INFORMATION PROVIDED
=== Begin Enclosure ===
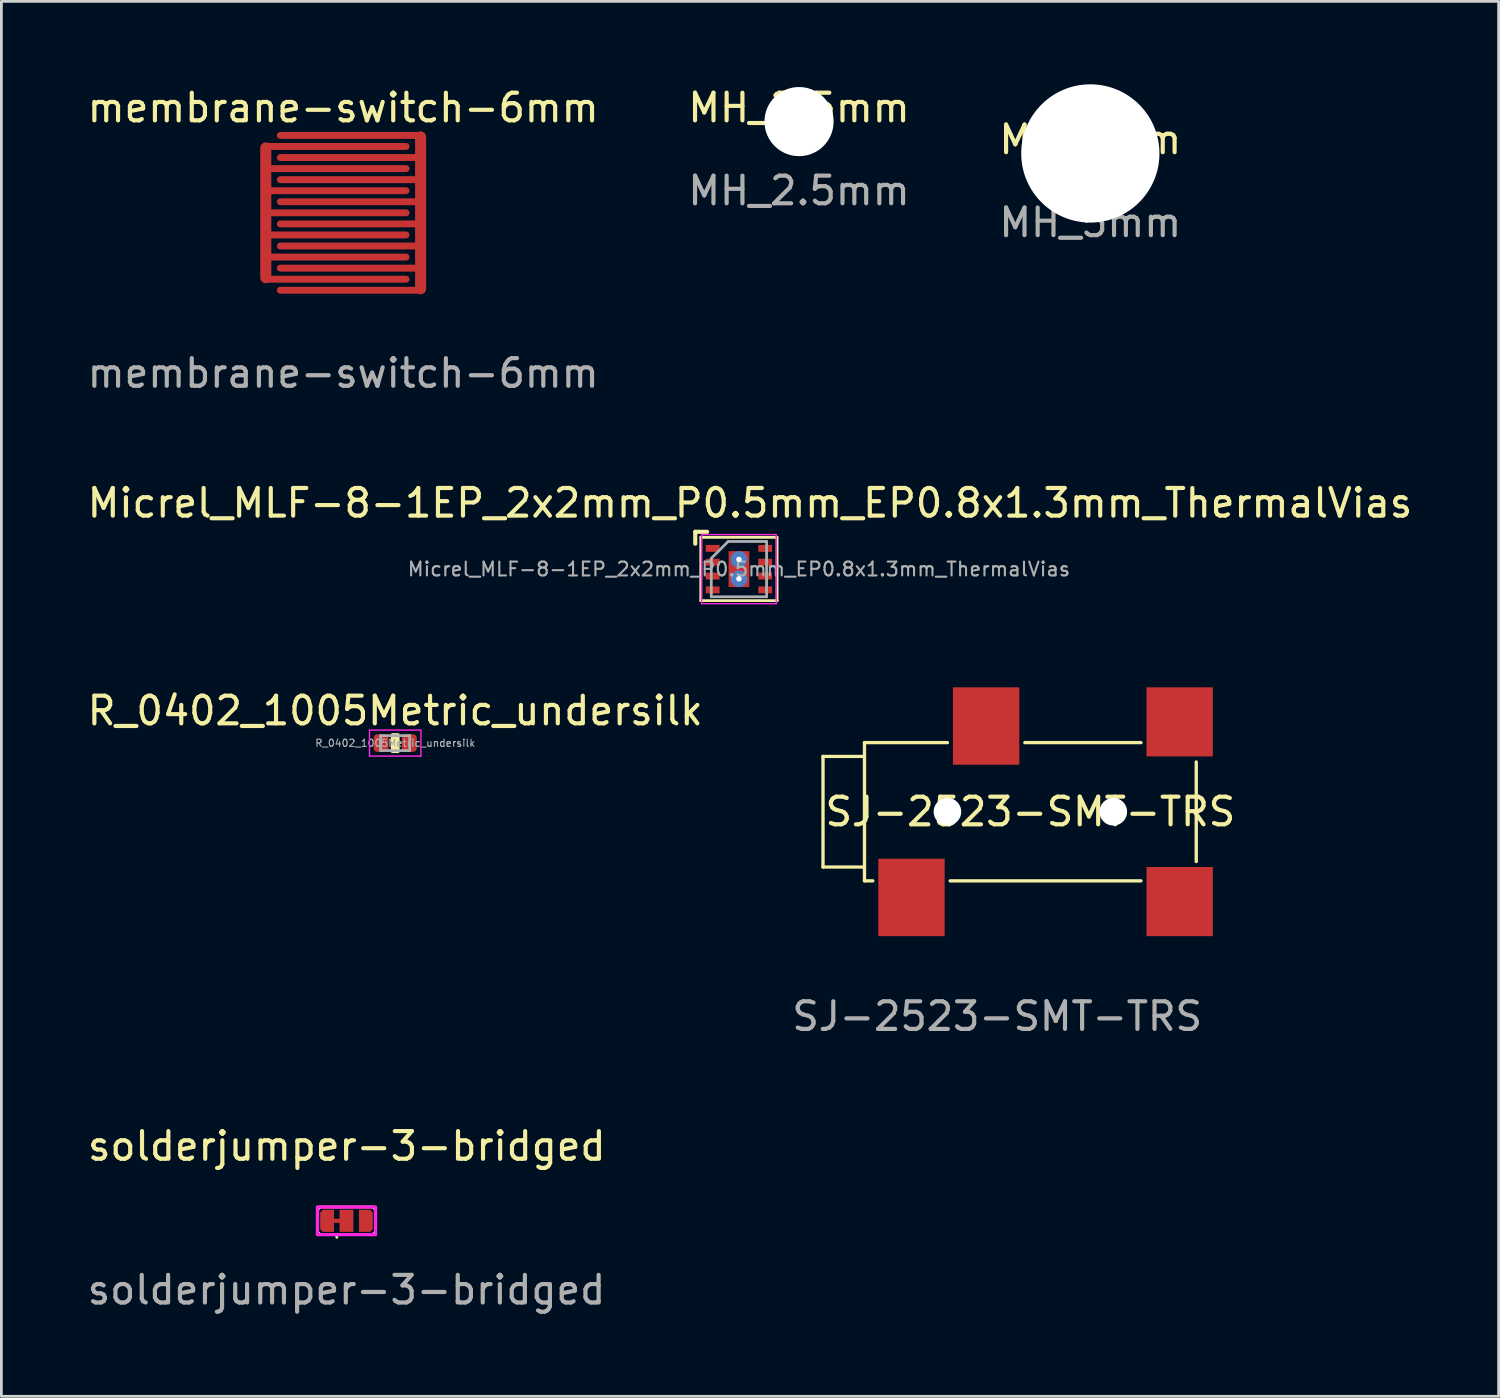
<source format=kicad_pcb>
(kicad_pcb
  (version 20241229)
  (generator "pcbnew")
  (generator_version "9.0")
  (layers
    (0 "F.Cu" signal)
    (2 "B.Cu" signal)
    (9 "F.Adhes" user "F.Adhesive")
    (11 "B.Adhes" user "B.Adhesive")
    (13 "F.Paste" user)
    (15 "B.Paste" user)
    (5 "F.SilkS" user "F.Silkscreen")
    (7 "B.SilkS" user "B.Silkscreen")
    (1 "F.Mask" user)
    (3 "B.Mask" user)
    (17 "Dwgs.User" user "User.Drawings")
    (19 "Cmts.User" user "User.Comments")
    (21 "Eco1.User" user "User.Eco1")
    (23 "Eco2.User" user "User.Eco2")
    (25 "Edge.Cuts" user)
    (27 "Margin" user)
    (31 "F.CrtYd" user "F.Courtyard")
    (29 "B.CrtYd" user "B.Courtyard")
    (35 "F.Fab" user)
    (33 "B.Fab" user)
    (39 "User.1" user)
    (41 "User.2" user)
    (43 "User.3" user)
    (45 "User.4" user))
  (footprint "solderjumper-3-bridged"
    (layer "F.Cu")
    (at 9.482 41.106)
    (property "Reference" "solderjumper-3-bridged" (at 0.01 -2.7 0) (unlocked yes) (layer "F.SilkS") (effects (font (size 1 1) (thickness 0.15))))
    (fp_rect (start -0.5 0) (end -0.2 0) (stroke (width 0.15) (type solid)) (fill no) (layer "F.Cu"))
    (fp_rect (start -0.6 -0.4) (end 0.5 0.4) (stroke (width 0) (type solid)) (fill yes) (layer "F.Mask"))
    (fp_line (start -0.35 0.5) (end -0.35 0.6) (stroke (width 0.1) (type solid)) (layer "F.SilkS"))
    (fp_poly (pts (xy 1.05 -0.4) (xy 1.05 0.4) (xy 0.95 0.5) (xy 0.05 0.5) (xy -0.95 0.5) (xy -1.05 0.4) (xy -1.05 -0.4) (xy -0.95 -0.5) (xy 0.95 -0.5)) (stroke (width 0.1) (type solid)) (fill no) (layer "F.SilkS"))
    (fp_rect (start -1.05 -0.5) (end 1.05 0.5) (stroke (width 0.12) (type solid)) (fill no) (layer "F.CrtYd"))
    (fp_text user "${REFERENCE}" (at 0 2.5 0) (unlocked yes) (layer "F.Fab") (effects (font (size 1 1) (thickness 0.15))))
    (pad "1" smd roundrect (at -0.7 0) (size 0.5 0.8) (layers "F.Cu" "F.Mask") (roundrect_rratio 0) (chamfer_ratio 0.2) (chamfer top_left bottom_left))
    (pad "2" smd rect (at 0 0) (size 0.5 0.8) (layers "F.Cu" "F.Mask"))
    (pad "3" smd roundrect (at 0.7 0) (size 0.5 0.8) (layers "F.Cu" "F.Mask") (roundrect_rratio 0) (chamfer_ratio 0.2) (chamfer top_right bottom_right)))
  (footprint "SJ-2523-SMT-TRS"
    (layer "F.Cu")
    (at 28.218 26.31)
    (property "Reference" "SJ-2523-SMT-TRS" (at 6 0 0) (unlocked yes) (layer "F.SilkS") (effects (font (size 1 1) (thickness 0.15))))
    (fp_line (start -1.5 -2) (end -1.5 2) (stroke (width 0.12) (type solid)) (layer "F.SilkS"))
    (fp_line (start -1.5 2) (end 0 2) (stroke (width 0.12) (type solid)) (layer "F.SilkS"))
    (fp_line (start 0 -2.5) (end 3 -2.5) (stroke (width 0.12) (type solid)) (layer "F.SilkS"))
    (fp_line (start 0 -2) (end -1.5 -2) (stroke (width 0.12) (type solid)) (layer "F.SilkS"))
    (fp_line (start 0 2.5) (end 0 -2.5) (stroke (width 0.12) (type solid)) (layer "F.SilkS"))
    (fp_line (start 0 2.5) (end 0.3 2.5) (stroke (width 0.12) (type solid)) (layer "F.SilkS"))
    (fp_line (start 10 -2.5) (end 5.8 -2.5) (stroke (width 0.12) (type solid)) (layer "F.SilkS"))
    (fp_line (start 10 2.5) (end 3.1 2.5) (stroke (width 0.12) (type solid)) (layer "F.SilkS"))
    (fp_line (start 12 1.8) (end 12 -1.8) (stroke (width 0.12) (type solid)) (layer "F.SilkS"))
    (fp_text user "${REFERENCE}" (at 4.8 7.4 0) (unlocked yes) (layer "F.Fab") (effects (font (size 1 1) (thickness 0.15))))
    (pad "" np_thru_hole circle (at 3 0) (size 1 1) (drill 1) (layers "*.Cu" "*.Mask"))
    (pad "" np_thru_hole circle (at 9 0) (size 1 1) (drill 1) (layers "*.Cu" "*.Mask"))
    (pad "" smd rect (at 11.4 -3.25) (size 2.4 2.5) (layers "F.Cu" "F.Mask" "F.Paste"))
    (pad "R" smd rect (at 4.4 -3.1) (size 2.4 2.8) (layers "F.Cu" "F.Mask" "F.Paste"))
    (pad "S" smd rect (at 1.7 3.1) (size 2.4 2.8) (layers "F.Cu" "F.Mask" "F.Paste"))
    (pad "T" smd rect (at 11.4 3.25) (size 2.4 2.5) (layers "F.Cu" "F.Mask" "F.Paste")))
  (footprint "MH_2.5mm"
    (layer "F.Cu")
    (at 25.851 1.348)
    (property "Reference" "MH_2.5mm" (at 0 -0.5 0) (unlocked yes) (layer "F.SilkS") (effects (font (size 1 1) (thickness 0.15))))
    (fp_text user "${REFERENCE}" (at 0 2.5 0) (unlocked yes) (layer "F.Fab") (effects (font (size 1 1) (thickness 0.15))))
    (pad "" np_thru_hole circle (at 0 0) (size 2.5 2.5) (drill 2.5) (layers "*.Cu" "*.Mask")))
  (footprint "R_0402_1005Metric_undersilk"
    (layer "F.Cu")
    (at 11.244 23.828)
    (property "Reference" "R_0402_1005Metric_undersilk" (at 0 -1.17 0) (layer "F.SilkS") (effects (font (size 1 1) (thickness 0.15))))
    (attr smd)
    (fp_rect (start -0.1 -0.3) (end 0.1 0.3) (stroke (width 0.12) (type solid)) (fill yes) (layer "F.SilkS"))
    (fp_line (start -0.93 -0.47) (end 0.93 -0.47) (stroke (width 0.05) (type solid)) (layer "F.CrtYd"))
    (fp_line (start -0.93 0.47) (end -0.93 -0.47) (stroke (width 0.05) (type solid)) (layer "F.CrtYd"))
    (fp_line (start 0.93 -0.47) (end 0.93 0.47) (stroke (width 0.05) (type solid)) (layer "F.CrtYd"))
    (fp_line (start 0.93 0.47) (end -0.93 0.47) (stroke (width 0.05) (type solid)) (layer "F.CrtYd"))
    (fp_line (start -0.525 -0.27) (end 0.525 -0.27) (stroke (width 0.1) (type solid)) (layer "F.Fab"))
    (fp_line (start -0.525 0.27) (end -0.525 -0.27) (stroke (width 0.1) (type solid)) (layer "F.Fab"))
    (fp_line (start 0.525 -0.27) (end 0.525 0.27) (stroke (width 0.1) (type solid)) (layer "F.Fab"))
    (fp_line (start 0.525 0.27) (end -0.525 0.27) (stroke (width 0.1) (type solid)) (layer "F.Fab"))
    (fp_text user "${REFERENCE}" (at 0 0 0) (layer "F.Fab") (effects (font (size 0.26 0.26) (thickness 0.04))))
    (pad "1" smd roundrect (at -0.51 0) (size 0.54 0.64) (layers "F.Cu" "F.Mask" "F.Paste") (roundrect_rratio 0.25))
    (pad "2" smd roundrect (at 0.51 0) (size 0.54 0.64) (layers "F.Cu" "F.Mask" "F.Paste") (roundrect_rratio 0.25)))
  (footprint "MH_5mm"
    (layer "F.Cu")
    (at 36.387 2.5)
    (property "Reference" "MH_5mm" (at 0 -0.5 0) (unlocked yes) (layer "F.SilkS") (effects (font (size 1 1) (thickness 0.15))))
    (fp_text user "${REFERENCE}" (at 0 2.5 0) (unlocked yes) (layer "F.Fab") (effects (font (size 1 1) (thickness 0.15))))
    (pad "" np_thru_hole circle (at 0 0) (size 5 5) (drill 5) (layers "*.Cu" "*.Mask")))
  (footprint "membrane-switch-6mm"
    (layer "F.Cu")
    (at 9.363 4.648)
    (property "Reference" "membrane-switch-6mm" (at 0 -3.8 0) (unlocked yes) (layer "F.SilkS") (effects (font (size 1 1) (thickness 0.15))))
    (fp_rect (start -2.8 -2.8) (end 2.8 2.8) (stroke (width 0.12) (type solid)) (fill yes) (layer "F.Mask"))
    (fp_text user "${REFERENCE}" (at 0 5.8 0) (unlocked yes) (layer "F.Fab") (effects (font (size 1 1) (thickness 0.15))))
    (pad "1" smd roundrect (at -2.8 0) (size 0.4 5.1) (layers "F.Cu" "F.Mask") (roundrect_rratio 0.5))
    (pad "1" smd roundrect (at -0.2 -2.4) (size 5.2 0.25) (layers "F.Cu" "F.Mask") (roundrect_rratio 0.5))
    (pad "1" smd roundrect (at -0.2 -1.6) (size 5.2 0.25) (layers "F.Cu" "F.Mask") (roundrect_rratio 0.5))
    (pad "1" smd roundrect (at -0.2 -0.8) (size 5.2 0.25) (layers "F.Cu" "F.Mask") (roundrect_rratio 0.5))
    (pad "1" smd roundrect (at -0.2 0) (size 5.2 0.25) (layers "F.Cu" "F.Mask") (roundrect_rratio 0.5))
    (pad "1" smd roundrect (at -0.2 0.8) (size 5.2 0.25) (layers "F.Cu" "F.Mask") (roundrect_rratio 0.5))
    (pad "1" smd roundrect (at -0.2 1.6) (size 5.2 0.25) (layers "F.Cu" "F.Mask") (roundrect_rratio 0.5))
    (pad "1" smd roundrect (at -0.2 2.4) (size 5.2 0.25) (layers "F.Cu" "F.Mask") (roundrect_rratio 0.5))
    (pad "1" smd roundrect (at 2.8 0) (size 0.4 5.9) (layers "F.Cu" "F.Mask") (roundrect_rratio 0.5))
    (pad "2" smd roundrect (at 0.2 -2.8) (size 5.2 0.25) (layers "F.Cu" "F.Mask") (roundrect_rratio 0.5))
    (pad "2" smd roundrect (at 0.2 -2) (size 5.2 0.25) (layers "F.Cu" "F.Mask") (roundrect_rratio 0.5))
    (pad "2" smd roundrect (at 0.2 -1.2) (size 5.2 0.25) (layers "F.Cu" "F.Mask") (roundrect_rratio 0.5))
    (pad "2" smd roundrect (at 0.2 -0.4) (size 5.2 0.25) (layers "F.Cu" "F.Mask") (roundrect_rratio 0.5))
    (pad "2" smd roundrect (at 0.2 0.4) (size 5.2 0.25) (layers "F.Cu" "F.Mask") (roundrect_rratio 0.5))
    (pad "2" smd roundrect (at 0.2 1.2) (size 5.2 0.25) (layers "F.Cu" "F.Mask") (roundrect_rratio 0.5))
    (pad "2" smd roundrect (at 0.2 2) (size 5.2 0.25) (layers "F.Cu" "F.Mask") (roundrect_rratio 0.5))
    (pad "2" smd roundrect (at 0.2 2.8) (size 5.2 0.25) (layers "F.Cu" "F.Mask") (roundrect_rratio 0.5)))
  (footprint "Micrel_MLF-8-1EP_2x2mm_P0.5mm_EP0.8x1.3mm_ThermalVias"
    (layer "F.Cu")
    (at 23.677 17.535)
    (property "Reference" "Micrel_MLF-8-1EP_2x2mm_P0.5mm_EP0.8x1.3mm_ThermalVias" (at 0.4 -2.39 0) (layer "F.SilkS") (effects (font (size 1 1) (thickness 0.15))))
    (attr smd)
    (fp_line (start -1.58 -0.92) (end -1.58 -1.35) (stroke (width 0.15) (type solid)) (layer "F.SilkS"))
    (fp_line (start -1.38 -1.15) (end -1.38 1.14) (stroke (width 0.1) (type solid)) (layer "F.SilkS"))
    (fp_line (start -1.38 -1.15) (end 1.38 -1.15) (stroke (width 0.1) (type solid)) (layer "F.SilkS"))
    (fp_line (start -1.15 -1.35) (end -1.58 -1.35) (stroke (width 0.15) (type solid)) (layer "F.SilkS"))
    (fp_line (start 1.38 -1.15) (end 1.38 1.14) (stroke (width 0.1) (type solid)) (layer "F.SilkS"))
    (fp_line (start 1.38 1.14) (end -1.38 1.14) (stroke (width 0.1) (type solid)) (layer "F.SilkS"))
    (fp_line (start -1.35 -1.25) (end -1.35 1.25) (stroke (width 0.05) (type solid)) (layer "F.CrtYd"))
    (fp_line (start -1.35 -1.25) (end 1.35 -1.25) (stroke (width 0.05) (type solid)) (layer "F.CrtYd"))
    (fp_line (start 1.35 1.25) (end -1.35 1.25) (stroke (width 0.05) (type solid)) (layer "F.CrtYd"))
    (fp_line (start 1.35 1.25) (end 1.35 -1.25) (stroke (width 0.05) (type solid)) (layer "F.CrtYd"))
    (fp_line (start -1 -0.39) (end -0.39 -1) (stroke (width 0.1) (type solid)) (layer "F.Fab"))
    (fp_line (start -1 -0.38) (end -1 1) (stroke (width 0.1) (type solid)) (layer "F.Fab"))
    (fp_line (start -0.39 -1) (end 1 -1) (stroke (width 0.1) (type solid)) (layer "F.Fab"))
    (fp_line (start 1 1) (end -1 1) (stroke (width 0.1) (type solid)) (layer "F.Fab"))
    (fp_line (start 1 1) (end 1 -1) (stroke (width 0.1) (type solid)) (layer "F.Fab"))
    (fp_text user "${REFERENCE}" (at 0 0 0) (layer "F.Fab") (effects (font (size 0.5 0.5) (thickness 0.075))))
    (pad "" smd rect (at 0 -0.35) (size 0.55 0.55) (layers "F.Paste"))
    (pad "" smd rect (at 0 0.35) (size 0.55 0.55) (layers "F.Paste"))
    (pad "1" smd rect (at -0.95 -0.75) (size 0.5 0.25) (layers "F.Cu" "F.Mask" "F.Paste"))
    (pad "2" smd rect (at -0.95 -0.25) (size 0.5 0.25) (layers "F.Cu" "F.Mask" "F.Paste"))
    (pad "3" smd rect (at -0.95 0.25) (size 0.5 0.25) (layers "F.Cu" "F.Mask" "F.Paste"))
    (pad "4" smd rect (at -0.95 0.75) (size 0.5 0.25) (layers "F.Cu" "F.Mask" "F.Paste"))
    (pad "5" smd rect (at 0.95 0.75) (size 0.5 0.25) (layers "F.Cu" "F.Mask" "F.Paste"))
    (pad "6" smd rect (at 0.95 0.25) (size 0.5 0.25) (layers "F.Cu" "F.Mask" "F.Paste"))
    (pad "7" smd rect (at 0.95 -0.25) (size 0.5 0.25) (layers "F.Cu" "F.Mask" "F.Paste"))
    (pad "8" smd rect (at 0.95 -0.75) (size 0.5 0.25) (layers "F.Cu" "F.Mask" "F.Paste"))
    (pad "9" thru_hole circle (at 0 -0.35) (size 0.6 0.6) (drill 0.2) (layers "*.Cu"))
    (pad "9" smd rect (at 0 0) (size 0.75 1.3) (layers "F.Cu" "F.Mask"))
    (pad "9" thru_hole circle (at 0 0.35) (size 0.6 0.6) (drill 0.2) (layers "*.Cu")))
  (gr_rect
    (start -3 -3)
    (end 51.155 47.455)
    (stroke (width 0.1) (type default))
    (fill no)
    (layer "Edge.Cuts")))
</source>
=== End Enclosure ===
EXERCISE DETAILS
Repeat the lines above, starting at the first and stopping after the line that holds "(at 0.01 -2.7", with the pictures left out.

TASK RESPONSE
<source format=kicad_pcb>
(kicad_pcb
  (version 20241229)
  (generator "pcbnew")
  (generator_version "9.0")
  (layers
    (0 "F.Cu" signal)
    (2 "B.Cu" signal)
    (9 "F.Adhes" user "F.Adhesive")
    (11 "B.Adhes" user "B.Adhesive")
    (13 "F.Paste" user)
    (15 "B.Paste" user)
    (5 "F.SilkS" user "F.Silkscreen")
    (7 "B.SilkS" user "B.Silkscreen")
    (1 "F.Mask" user)
    (3 "B.Mask" user)
    (17 "Dwgs.User" user "User.Drawings")
    (19 "Cmts.User" user "User.Comments")
    (21 "Eco1.User" user "User.Eco1")
    (23 "Eco2.User" user "User.Eco2")
    (25 "Edge.Cuts" user)
    (27 "Margin" user)
    (31 "F.CrtYd" user "F.Courtyard")
    (29 "B.CrtYd" user "B.Courtyard")
    (35 "F.Fab" user)
    (33 "B.Fab" user)
    (39 "User.1" user)
    (41 "User.2" user)
    (43 "User.3" user)
    (45 "User.4" user))
  (footprint "solderjumper-3-bridged"
    (layer "F.Cu")
    (at 9.482 41.106)
    (property "Reference" "solderjumper-3-bridged" (at 0.01 -2.7 0) (unlocked yes) (layer "F.SilkS") (effects (font (size 1 1) (thickness 0.15))))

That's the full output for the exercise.